Las rentabilidades históricas en Provida, por ejemplo, han mostrado que las cuentas individuales pueden tener rentabilidad negativa durante los primeros siete años de ahorro, apenas obteniendo ganancias significativas después de diez años.

La Opacidad y Desinformación en las Cartolas

Las AFP no faltan a la verdad en la información que publican en las cartolas cuatrimestrales, pero omiten el dato clave que permitiría al afiliado comparar y entender su real inversión: cuánto ha cotizado hasta la fecha. Esta omisión dificulta la evaluación de la rentabilidad y el costo real.

Otro ejemplo de desinformación es la manera en que se informa la tasa de comisión, no en relación con el monto aportado al fondo, sino como un porcentaje de la renta imponible, lo que minimiza su impacto visual (1,54% en lugar de 15,4%).

#####

→ Tareas propuestas:
1 - Devuelve sin cambios el fragmento del texto sobre las AFP que empieza con "Las rentabilidades históricas" y sigue hasta "el costo real.".
2 - Escribe la continuación del texto sobre las cartolas de las AFP a partir de su última oración.

Datos almacenados
#####

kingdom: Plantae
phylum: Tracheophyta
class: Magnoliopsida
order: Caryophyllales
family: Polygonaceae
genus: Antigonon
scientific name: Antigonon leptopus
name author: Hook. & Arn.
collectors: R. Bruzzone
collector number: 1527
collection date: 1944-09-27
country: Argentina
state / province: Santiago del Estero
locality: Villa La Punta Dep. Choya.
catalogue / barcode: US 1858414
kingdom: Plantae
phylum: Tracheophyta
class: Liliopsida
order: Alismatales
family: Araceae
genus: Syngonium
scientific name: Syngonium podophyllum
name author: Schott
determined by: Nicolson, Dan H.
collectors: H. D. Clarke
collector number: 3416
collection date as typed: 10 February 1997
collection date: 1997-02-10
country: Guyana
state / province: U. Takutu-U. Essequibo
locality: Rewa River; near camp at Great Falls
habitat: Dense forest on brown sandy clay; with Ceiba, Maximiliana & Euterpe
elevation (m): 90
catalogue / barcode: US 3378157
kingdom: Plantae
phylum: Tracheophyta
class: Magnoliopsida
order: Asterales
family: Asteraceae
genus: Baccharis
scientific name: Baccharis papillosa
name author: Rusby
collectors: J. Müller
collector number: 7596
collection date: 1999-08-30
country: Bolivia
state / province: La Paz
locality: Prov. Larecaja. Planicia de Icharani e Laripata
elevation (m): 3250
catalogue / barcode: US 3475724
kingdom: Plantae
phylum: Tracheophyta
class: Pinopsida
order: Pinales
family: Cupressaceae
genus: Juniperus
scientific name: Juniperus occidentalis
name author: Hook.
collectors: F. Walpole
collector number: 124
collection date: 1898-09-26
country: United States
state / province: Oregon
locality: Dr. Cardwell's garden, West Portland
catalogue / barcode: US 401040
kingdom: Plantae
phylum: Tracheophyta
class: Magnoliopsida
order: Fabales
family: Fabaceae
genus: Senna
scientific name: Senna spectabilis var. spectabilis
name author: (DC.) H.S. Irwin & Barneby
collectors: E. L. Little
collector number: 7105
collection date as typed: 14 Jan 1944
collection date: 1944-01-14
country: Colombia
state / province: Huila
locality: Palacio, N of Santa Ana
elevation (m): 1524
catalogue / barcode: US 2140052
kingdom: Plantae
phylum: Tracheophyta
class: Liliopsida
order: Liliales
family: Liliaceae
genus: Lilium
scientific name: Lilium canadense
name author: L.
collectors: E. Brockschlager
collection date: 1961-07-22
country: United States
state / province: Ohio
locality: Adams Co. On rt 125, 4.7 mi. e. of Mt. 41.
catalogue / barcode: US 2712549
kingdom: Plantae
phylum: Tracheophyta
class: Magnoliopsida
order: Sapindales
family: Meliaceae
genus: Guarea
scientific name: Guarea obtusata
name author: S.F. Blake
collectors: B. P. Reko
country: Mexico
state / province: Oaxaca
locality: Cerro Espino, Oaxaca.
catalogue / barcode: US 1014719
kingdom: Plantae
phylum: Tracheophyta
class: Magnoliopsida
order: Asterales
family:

#####

→ Respuestas en orden:
1 -
Las rentabilidades históricas en Provida, por ejemplo, han mostrado que las cuentas individuales pueden tener rentabilidad negativa durante los primeros siete años de ahorro, apenas obteniendo ganancias significativas después de diez años.

La Opacidad y Desinformación en las Cartolas

Las AFP no faltan a la verdad en la información que publican en las cartolas cuatrimestrales, pero omiten el dato clave que permitiría al afiliado comparar y entender su real inversión: cuánto ha cotizado hasta la fecha. Esta omisión dificulta la evaluación de la rentabilidad y el costo real.

2 -
Crisis y la Necesidad de una Reforma Estructural

El Fracaso del Modelo y la Protesta Social

El sistema de pensiones por capitalización individual ha fracasado en Chile. Las paupérrimas cifras de pensiones no son un fenómeno coyuntural, sino el resultado de un sistema que no fue concebido para pagar pensiones. La Comisión Bravo, creada por la presidenta Bachelet, calculó que la mitad de las personas que se jubilen entre 2025 y 2035, habiendo cotizado entre 25 y 33 años exclusivamente en AFP, tendrán una tasa de reemplazo inferior al 22%.

Este escenario de indiferencia y la falta de respuesta del sistema político ante un sistema ineficiente, costoso e injusto, provocó el surgimiento de la Coordinadora Nacional NO+AFP, que exige una discusión democrática sobre un sistema de seguridad social basado en la solidaridad.

Propuestas y Desafíos para el Cambio

No tiene sentido proponer cambios al sistema de AFP para garantizar pensiones dignas si al mismo tiempo existe una oposición a la eliminación del sistema, ya que los cambios necesarios son incompatibles con el modelo actual. Un sistema de pensiones público es viable, considerando que el Estado ya paga el 60% de las pensiones entregadas por el sistema de AFP y dos tercios de todas las pensiones pagadas en Chile.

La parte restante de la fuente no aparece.